A review by thechanelmuse
Wandering in Strange Lands: A Daughter of the Great Migration Reclaims Her Roots by Morgan Jerkins

5.0

From the title alone, I knew this book was going to feel familiar. Morgan Jerkins' familial journey through Georgia, South Carolina, Louisiana, Oklahoma, and California made me think of my own. I am the grand daughter of grandparents who headed to New York during the Great Migration by way of Georgia, South Carolina and North Carolina stretching back to Virginia.

Being a Black American is not only a layered identity with interwoven lineage and rich, connected cultures throughout the upper and deep South; it's a complex one when you tie in the umpteenth times we've been reclassified for centuries on our ancestral land, as well as being questioned for who we are, not fully understood for who we are, and the erasure (ethnocide) of who we are, especially through US documents and laws.

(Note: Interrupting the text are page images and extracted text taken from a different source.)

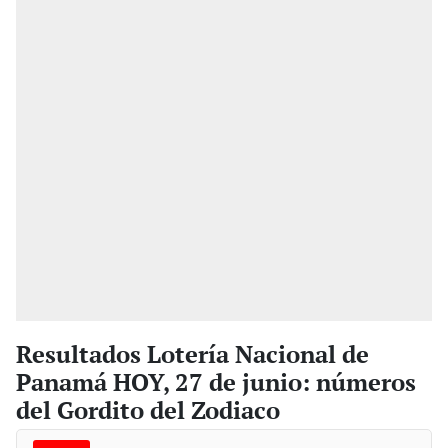
Resultados Lotería Nacional de
Panamá HOY, 27 de junio: números
del Gordito del Zodiaco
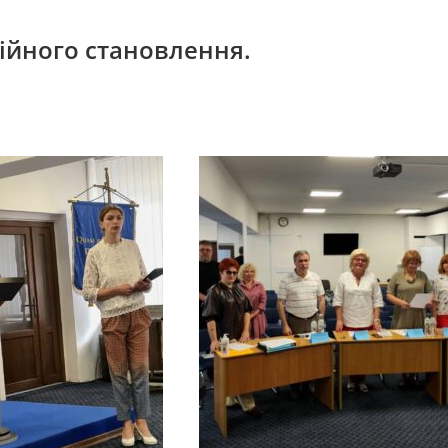
йного становлення.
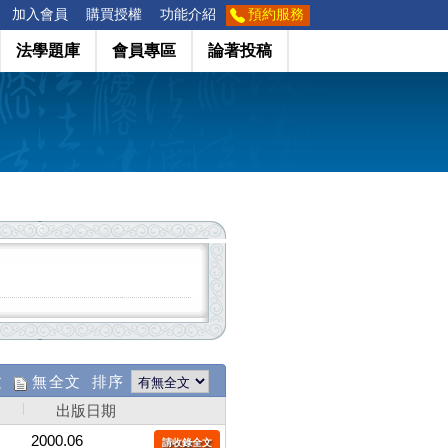
加入會員
購買授權
功能介紹
預約服務
法學題庫
會員專區
論著投稿
文
無全文 排序
出版日期
2000.06
請收錄全文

I've been working on my genealogy for well over 10 years. Wandering in Strange Lands doesn't just take me back to that first day of curiosity and confirmation while uncovering the paper trail of my ancestors (that goes back to the 1500s on a few lines), it's an everyday feeling the more I continue to uncover. It'll never dissipate, especially being able to unearth the identity of ancestors whose names haven't been said for hundreds of years.